Start of Block

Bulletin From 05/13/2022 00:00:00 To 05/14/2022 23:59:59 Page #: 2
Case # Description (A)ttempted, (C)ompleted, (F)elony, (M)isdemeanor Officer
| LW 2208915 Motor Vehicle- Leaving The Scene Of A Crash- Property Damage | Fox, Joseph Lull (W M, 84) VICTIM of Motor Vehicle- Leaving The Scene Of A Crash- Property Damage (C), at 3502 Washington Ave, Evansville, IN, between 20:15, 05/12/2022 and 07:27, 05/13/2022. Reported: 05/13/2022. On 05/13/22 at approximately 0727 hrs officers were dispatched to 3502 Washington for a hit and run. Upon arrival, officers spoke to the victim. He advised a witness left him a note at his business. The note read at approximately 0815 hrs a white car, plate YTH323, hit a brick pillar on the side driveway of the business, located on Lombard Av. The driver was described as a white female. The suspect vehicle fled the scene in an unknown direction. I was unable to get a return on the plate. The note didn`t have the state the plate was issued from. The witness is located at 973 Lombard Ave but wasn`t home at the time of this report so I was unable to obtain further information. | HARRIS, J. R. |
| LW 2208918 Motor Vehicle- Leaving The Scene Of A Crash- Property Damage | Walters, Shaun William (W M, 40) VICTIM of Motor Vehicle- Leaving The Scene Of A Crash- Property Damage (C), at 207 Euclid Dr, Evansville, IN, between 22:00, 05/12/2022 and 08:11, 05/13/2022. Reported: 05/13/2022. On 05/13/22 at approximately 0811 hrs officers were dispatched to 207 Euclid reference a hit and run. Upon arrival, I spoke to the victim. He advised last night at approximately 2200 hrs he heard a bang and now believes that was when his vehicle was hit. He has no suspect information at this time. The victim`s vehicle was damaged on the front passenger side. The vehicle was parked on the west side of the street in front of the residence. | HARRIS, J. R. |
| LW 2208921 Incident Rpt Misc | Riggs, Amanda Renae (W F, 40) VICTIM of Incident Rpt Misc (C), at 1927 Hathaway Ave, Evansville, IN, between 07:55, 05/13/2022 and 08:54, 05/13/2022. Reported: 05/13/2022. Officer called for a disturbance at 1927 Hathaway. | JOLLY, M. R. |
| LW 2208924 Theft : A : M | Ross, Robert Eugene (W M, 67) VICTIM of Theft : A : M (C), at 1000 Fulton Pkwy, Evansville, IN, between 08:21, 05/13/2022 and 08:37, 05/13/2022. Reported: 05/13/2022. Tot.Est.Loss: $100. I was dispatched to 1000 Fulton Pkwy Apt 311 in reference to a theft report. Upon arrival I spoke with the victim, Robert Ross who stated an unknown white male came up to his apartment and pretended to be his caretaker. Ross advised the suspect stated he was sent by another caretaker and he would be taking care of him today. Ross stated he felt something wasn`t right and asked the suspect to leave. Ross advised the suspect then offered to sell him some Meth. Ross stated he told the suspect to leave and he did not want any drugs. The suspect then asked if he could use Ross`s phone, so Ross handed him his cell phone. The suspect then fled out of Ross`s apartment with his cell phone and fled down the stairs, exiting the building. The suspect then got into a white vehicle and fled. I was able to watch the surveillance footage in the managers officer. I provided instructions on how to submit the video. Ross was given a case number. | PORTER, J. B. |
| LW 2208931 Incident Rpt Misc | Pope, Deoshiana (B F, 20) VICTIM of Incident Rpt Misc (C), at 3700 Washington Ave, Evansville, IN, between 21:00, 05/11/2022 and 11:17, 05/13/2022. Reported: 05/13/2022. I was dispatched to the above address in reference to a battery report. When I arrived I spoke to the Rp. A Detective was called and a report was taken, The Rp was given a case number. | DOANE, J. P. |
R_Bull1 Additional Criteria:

End of Block

Output every entry exactly as it appears.

### OUTPUT FOR THIS TASK
Bulletin From 05/13/2022 00:00:00 To 05/14/2022 23:59:59 Page #: 2
Case # Description (A)ttempted, (C)ompleted, (F)elony, (M)isdemeanor Officer
| LW 2208915 Motor Vehicle- Leaving The Scene Of A Crash- Property Damage | Fox, Joseph Lull (W M, 84) VICTIM of Motor Vehicle- Leaving The Scene Of A Crash- Property Damage (C), at 3502 Washington Ave, Evansville, IN, between 20:15, 05/12/2022 and 07:27, 05/13/2022. Reported: 05/13/2022. On 05/13/22 at approximately 0727 hrs officers were dispatched to 3502 Washington for a hit and run. Upon arrival, officers spoke to the victim. He advised a witness left him a note at his business. The note read at approximately 0815 hrs a white car, plate YTH323, hit a brick pillar on the side driveway of the business, located on Lombard Av. The driver was described as a white female. The suspect vehicle fled the scene in an unknown direction. I was unable to get a return on the plate. The note didn`t have the state the plate was issued from. The witness is located at 973 Lombard Ave but wasn`t home at the time of this report so I was unable to obtain further information. | HARRIS, J. R. |
| LW 2208918 Motor Vehicle- Leaving The Scene Of A Crash- Property Damage | Walters, Shaun William (W M, 40) VICTIM of Motor Vehicle- Leaving The Scene Of A Crash- Property Damage (C), at 207 Euclid Dr, Evansville, IN, between 22:00, 05/12/2022 and 08:11, 05/13/2022. Reported: 05/13/2022. On 05/13/22 at approximately 0811 hrs officers were dispatched to 207 Euclid reference a hit and run. Upon arrival, I spoke to the victim. He advised last night at approximately 2200 hrs he heard a bang and now believes that was when his vehicle was hit. He has no suspect information at this time. The victim`s vehicle was damaged on the front passenger side. The vehicle was parked on the west side of the street in front of the residence. | HARRIS, J. R. |
| LW 2208921 Incident Rpt Misc | Riggs, Amanda Renae (W F, 40) VICTIM of Incident Rpt Misc (C), at 1927 Hathaway Ave, Evansville, IN, between 07:55, 05/13/2022 and 08:54, 05/13/2022. Reported: 05/13/2022. Officer called for a disturbance at 1927 Hathaway. | JOLLY, M. R. |
| LW 2208924 Theft : A : M | Ross, Robert Eugene (W M, 67) VICTIM of Theft : A : M (C), at 1000 Fulton Pkwy, Evansville, IN, between 08:21, 05/13/2022 and 08:37, 05/13/2022. Reported: 05/13/2022. Tot.Est.Loss: $100. I was dispatched to 1000 Fulton Pkwy Apt 311 in reference to a theft report. Upon arrival I spoke with the victim, Robert Ross who stated an unknown white male came up to his apartment and pretended to be his caretaker. Ross advised the suspect stated he was sent by another caretaker and he would be taking care of him today. Ross stated he felt something wasn`t right and asked the suspect to leave. Ross advised the suspect then offered to sell him some Meth. Ross stated he told the suspect to leave and he did not want any drugs. The suspect then asked if he could use Ross`s phone, so Ross handed him his cell phone. The suspect then fled out of Ross`s apartment with his cell phone and fled down the stairs, exiting the building. The suspect then got into a white vehicle and fled. I was able to watch the surveillance footage in the managers officer. I provided instructions on how to submit the video. Ross was given a case number. | PORTER, J. B. |
| LW 2208931 Incident Rpt Misc | Pope, Deoshiana (B F, 20) VICTIM of Incident Rpt Misc (C), at 3700 Washington Ave, Evansville, IN, between 21:00, 05/11/2022 and 11:17, 05/13/2022. Reported: 05/13/2022. I was dispatched to the above address in reference to a battery report. When I arrived I spoke to the Rp. A Detective was called and a report was taken, The Rp was given a case number. | DOANE, J. P. |
R_Bull1 Additional Criteria:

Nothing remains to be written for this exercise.